* WORK INSTRUCTIONS *
Reproduce the text of each of the following records verbatim and line by line, omitting the pictures.

BEGIN EXCERPTED DATA

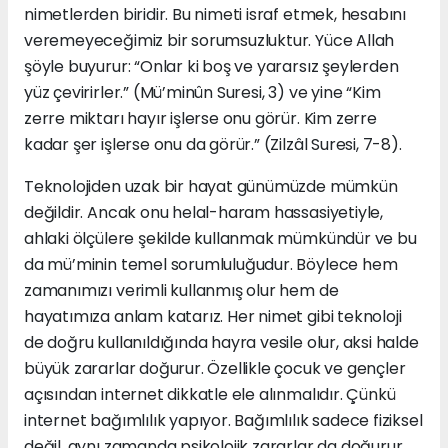
nimetlerden biridir. Bu nimeti israf etmek, hesabını
veremeyeceğimiz bir sorumsuzluktur. Yüce Allah
şöyle buyurur: “Onlar ki boş ve yararsız şeylerden
yüz çevirirler.” (Mü’minûn Suresi, 3) ve yine “Kim
zerre miktarı hayır işlerse onu görür. Kim zerre
kadar şer işlerse onu da görür.” (Zilzâl Suresi, 7-8).
Teknolojiden uzak bir hayat günümüzde mümkün
değildir. Ancak onu helal-haram hassasiyetiyle,
ahlaki ölçülere şekilde kullanmak mümkündür ve bu
da mü’minin temel sorumluluğudur. Böylece hem
zamanımızı verimli kullanmış olur hem de
hayatımıza anlam katarız. Her nimet gibi teknoloji
de doğru kullanıldığında hayra vesile olur, aksi halde
büyük zararlar doğurur. Özellikle çocuk ve gençler
açısından internet dikkatle ele alınmalıdır. Çünkü
internet bağımlılık yapıyor. Bağımlılık sadece fiziksel
değil, aynı zamanda psikolojik zararlar da doğurur.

END EXCERPTED DATA

* ANSWER SECTION *
nimetlerden biridir. Bu nimeti israf etmek, hesabını
veremeyeceğimiz bir sorumsuzluktur. Yüce Allah
şöyle buyurur: “Onlar ki boş ve yararsız şeylerden
yüz çevirirler.” (Mü’minûn Suresi, 3) ve yine “Kim
zerre miktarı hayır işlerse onu görür. Kim zerre
kadar şer işlerse onu da görür.” (Zilzâl Suresi, 7-8).
Teknolojiden uzak bir hayat günümüzde mümkün
değildir. Ancak onu helal-haram hassasiyetiyle,
ahlaki ölçülere şekilde kullanmak mümkündür ve bu
da mü’minin temel sorumluluğudur. Böylece hem
zamanımızı verimli kullanmış olur hem de
hayatımıza anlam katarız. Her nimet gibi teknoloji
de doğru kullanıldığında hayra vesile olur, aksi halde
büyük zararlar doğurur. Özellikle çocuk ve gençler
açısından internet dikkatle ele alınmalıdır. Çünkü
internet bağımlılık yapıyor. Bağımlılık sadece fiziksel
değil, aynı zamanda psikolojik zararlar da doğurur.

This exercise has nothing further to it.